SCOTT'S KNEE: Adam Scott won't be starting the year at full strength.
Scott dislocated his right knee cap -- for the sixth time dating to high school -- while running out of the water at an Australian beach last month. It kept him from playing the Australian Open, and Scott still isn't sure how it will respond late in the round when he starts to tire.
"Obviously, good enough to be here," Scott said of his knee. "Unfortunately, this course is quite a tough walk, so that's going to be the test for me here."
Scott said he has "hyper-mobile" knee caps, and he has dislocated the right one so many times that it is loose. Asked about surgery, Scott said six doctors have recommended six procedures, none the same. He said it doesn't affect his golf swing, and he would rather not risk changing something in his right leg that could mess with his swing.
He said he would reduce his travel this year, and cut back on some activities such as tennis and snow skiing, and any other sport that involves running. But not surfing.
"I'm not strapped to the board at all," he said. "I'm free, and I can fall in the water -- if I fall, you know."
ON THE GO: Kenny Perry goes into this year eligible for seven events that were not part of his plans at the start of last season -- the four majors and three World Golf Championships. He plans to play them all this year, so what will he drop?
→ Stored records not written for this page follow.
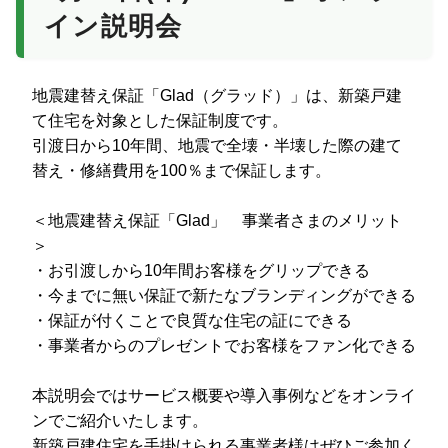
イン説明会
地震建替え保証「Glad（グラッド）」は、新築戸建
て住宅を対象とした保証制度です。
引渡日から10年間、地震で全壊・半壊した際の建て
替え・修繕費用を100％まで保証します。
＜地震建替え保証「Glad」 事業者さまのメリット
＞
・お引渡しから10年間お客様をグリップできる
・今までに無い保証で新たなブランディングができる
・保証が付くことで良質な住宅の証にできる
・事業者からのプレゼントでお客様をファン化できる
本説明会ではサービス概要や導入事例などをオンライ
ンでご紹介いたします。
新築戸建住宅を手掛けられる事業者様はぜひご参加く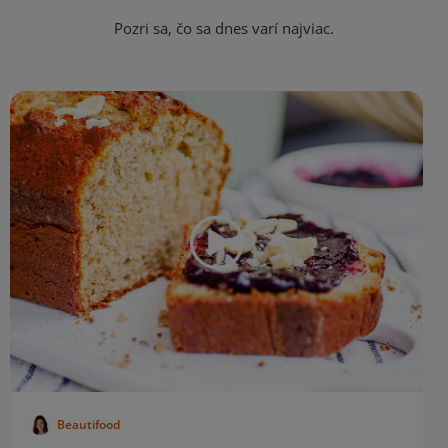
Pozri sa, čo sa dnes varí najviac.
Beautifood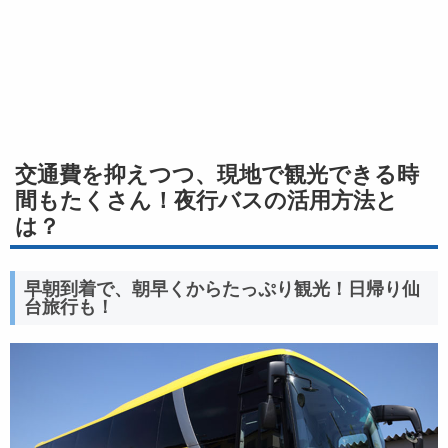
交通費を抑えつつ、現地で観光できる時
間もたくさん！夜行バスの活用方法と
は？
早朝到着で、朝早くからたっぷり観光！日帰り仙
台旅行も！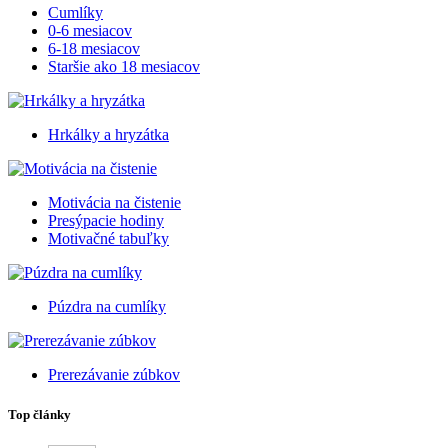
Cumlíky
0-6 mesiacov
6-18 mesiacov
Staršie ako 18 mesiacov
Hrkálky a hryzátka
Motivácia na čistenie
Presýpacie hodiny
Motivačné tabuľky
Púzdra na cumlíky
Prerezávanie zúbkov
Top články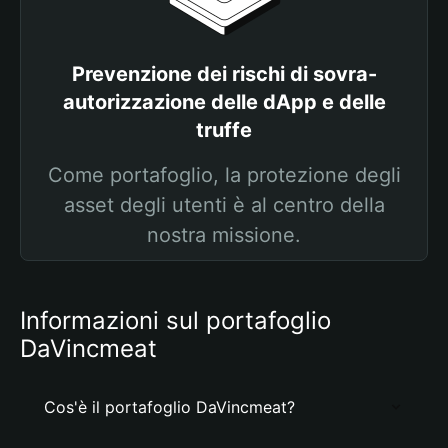
Prevenzione dei rischi di sovra-
autorizzazione delle dApp e delle
truffe
Come portafoglio, la protezione degli
asset degli utenti è al centro della
nostra missione.
Informazioni sul portafoglio
DaVincmeat
Cos'è il portafoglio DaVincmeat?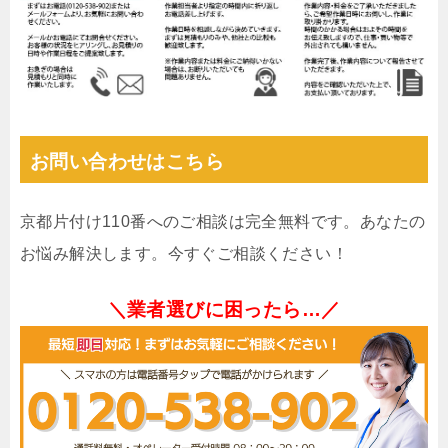
お問い合わせはこちら
京都片付け110番へのご相談は完全無料です。あなたの
お悩み解決します。今すぐご相談ください！
＼業者選びに困ったら…／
"If I get in the four FedEx (playoff events), that will be 30 events for me," Perry said. "That's a huge year for me."
The only change is that Perry is having to skip the Bob Hope Chrysler Classic, instead opting for the AT&T Pebble Beach National Pro-Am. But there's a good reason for that. His wife, Sandy, has been elected president of the PGA Tour Wives Association, and its biggest meeting is at Pebble Beach.
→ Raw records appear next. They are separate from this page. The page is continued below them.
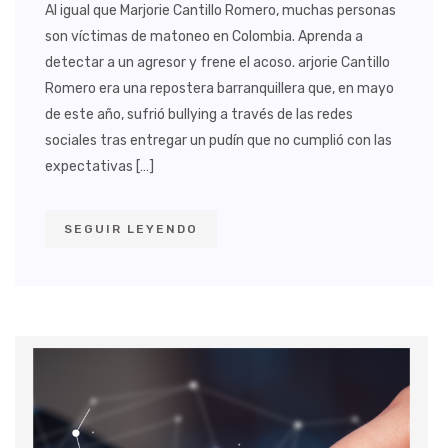
Al igual que Marjorie Cantillo Romero, muchas personas
son víctimas de matoneo en Colombia. Aprenda a
detectar a un agresor y frene el acoso. arjorie Cantillo
Romero era una repostera barranquillera que, en mayo
de este año, sufrió bullying a través de las redes
sociales tras entregar un pudín que no cumplió con las
expectativas […]
SEGUIR LEYENDO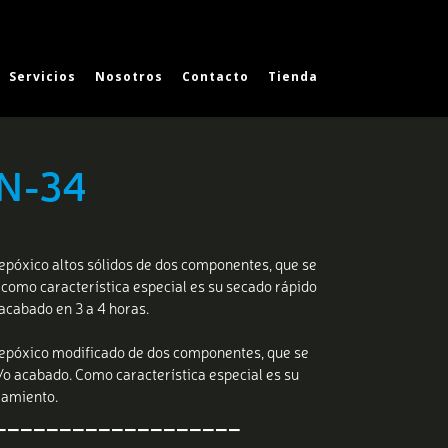
Servicios
Nosotros
Contacto
Tienda
 N-34
epóxico altos sólidos de dos componentes, que se
como característica especial es su secado rápido
 acabado en 3 a 4 horas.
 epóxico modificado de dos componentes, que se
o acabado. Como característica especial es su
lamiento.
———————————————————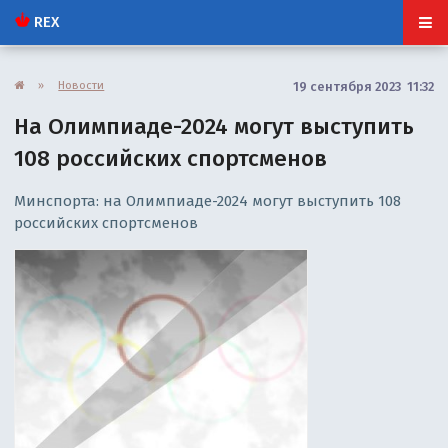
REX
»
Новости
19 сентября 2023 11:32
На Олимпиаде-2024 могут выступить
108 российских спортсменов
Минспорта: на Олимпиаде-2024 могут выступить 108
российских спортсменов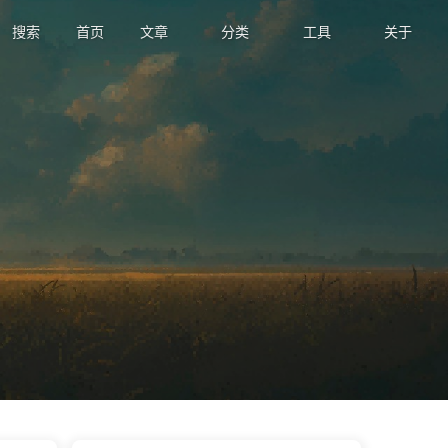
搜索
首页
文章
分类
工具
关于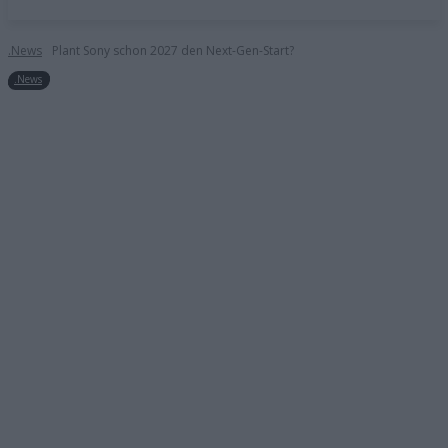
.News
Plant Sony schon 2027 den Next-Gen-Start?
.News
"She says, 'You're coming to Pebble,'" said Perry, who has not played the event since 2003.
SHARK OR ICE MAIDEN: Adam Scott was thrilled to see his idol, Greg Norman, qualify for the Masters with his third at the British Open last summer, and he hopes to play another practice round with him at Augusta National.
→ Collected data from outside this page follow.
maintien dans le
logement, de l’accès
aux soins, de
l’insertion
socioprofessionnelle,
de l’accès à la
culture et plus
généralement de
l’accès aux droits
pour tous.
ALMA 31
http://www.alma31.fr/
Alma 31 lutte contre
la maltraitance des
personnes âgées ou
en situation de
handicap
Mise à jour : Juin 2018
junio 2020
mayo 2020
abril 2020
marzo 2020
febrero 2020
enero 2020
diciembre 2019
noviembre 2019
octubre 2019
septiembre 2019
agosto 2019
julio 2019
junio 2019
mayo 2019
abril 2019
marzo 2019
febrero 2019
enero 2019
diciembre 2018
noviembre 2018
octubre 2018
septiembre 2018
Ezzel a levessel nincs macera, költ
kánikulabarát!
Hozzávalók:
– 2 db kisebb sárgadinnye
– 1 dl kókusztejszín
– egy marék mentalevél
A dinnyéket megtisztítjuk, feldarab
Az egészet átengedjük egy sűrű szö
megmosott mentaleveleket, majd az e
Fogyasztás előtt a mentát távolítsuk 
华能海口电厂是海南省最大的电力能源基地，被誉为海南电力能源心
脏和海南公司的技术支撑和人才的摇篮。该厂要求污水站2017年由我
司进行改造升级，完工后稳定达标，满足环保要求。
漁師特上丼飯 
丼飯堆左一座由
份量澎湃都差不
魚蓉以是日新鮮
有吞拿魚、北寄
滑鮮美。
"I played with him in a practice round there the last time he played, and I thought that might have been the last time I ever get to play with him at Augusta," Scott said. "So I'm going to try and pin him down for a practice round again, which would be great."
As much as Scott enjoys tennis, he was asked if he would rather play golf with Norman or tennis with Norman's wife, Chris Evert.
He thought about this for a moment.
"I would potentially beat Great at golf, so play golf with Greg," he said. "Because I know Chrissy would probably kick my (behind) at tennis."